TO-DO ITEM
Scan the records below for the line containing "text: from ->" and the line containing "gap: 31px ->". Copy both, plus every line between, exactly.

GIVEN RECORDS

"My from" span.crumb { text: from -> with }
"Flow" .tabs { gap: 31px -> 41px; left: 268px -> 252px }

---

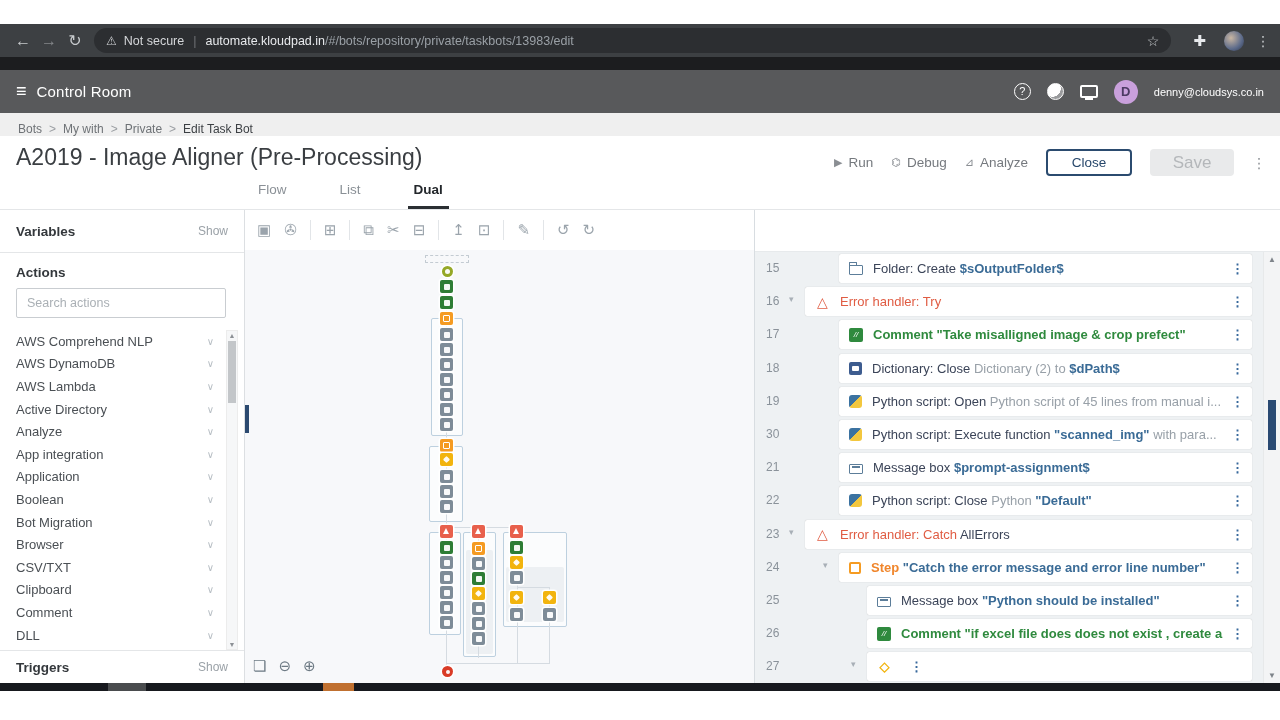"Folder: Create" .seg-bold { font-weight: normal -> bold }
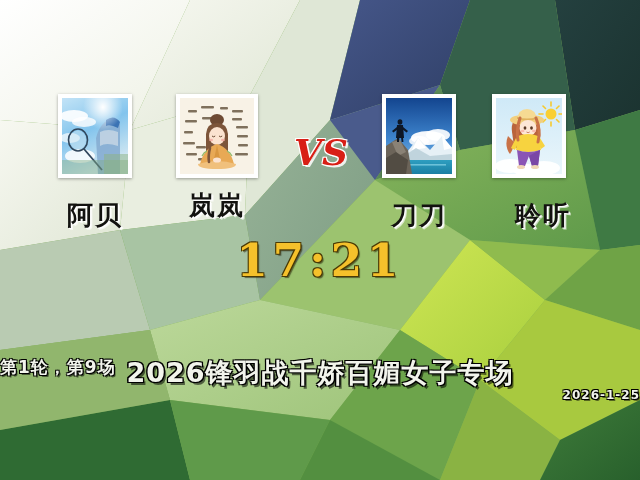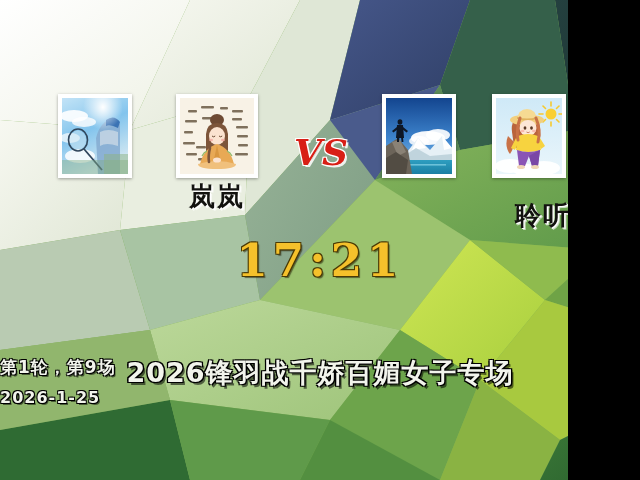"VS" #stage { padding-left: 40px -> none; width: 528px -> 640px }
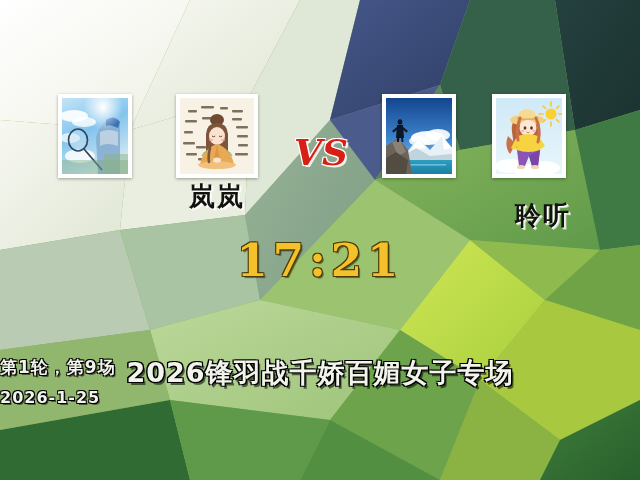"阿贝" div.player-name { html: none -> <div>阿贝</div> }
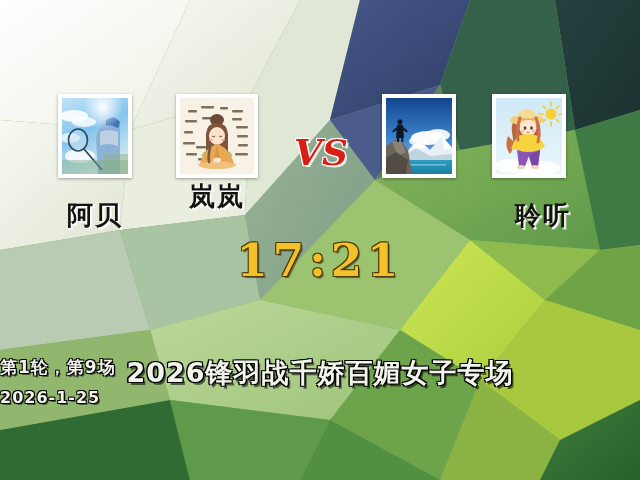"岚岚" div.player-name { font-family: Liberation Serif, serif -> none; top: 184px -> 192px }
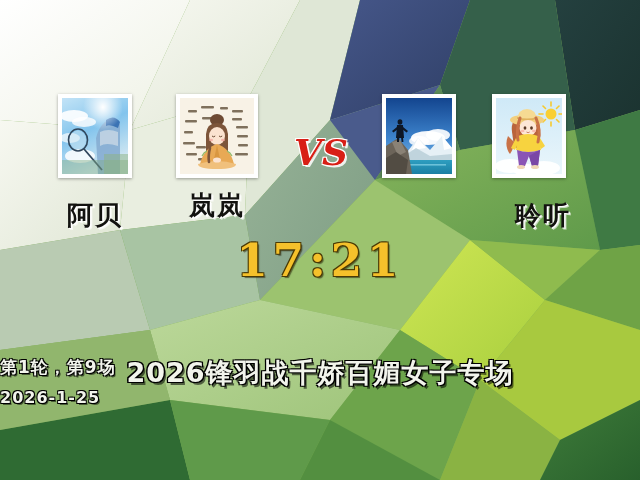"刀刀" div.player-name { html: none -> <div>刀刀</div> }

SOLVED EXERCISE
"My from" span.crumb { text: from -> with }
"Flow" .tabs { gap: 31px -> 41px; left: 268px -> 252px }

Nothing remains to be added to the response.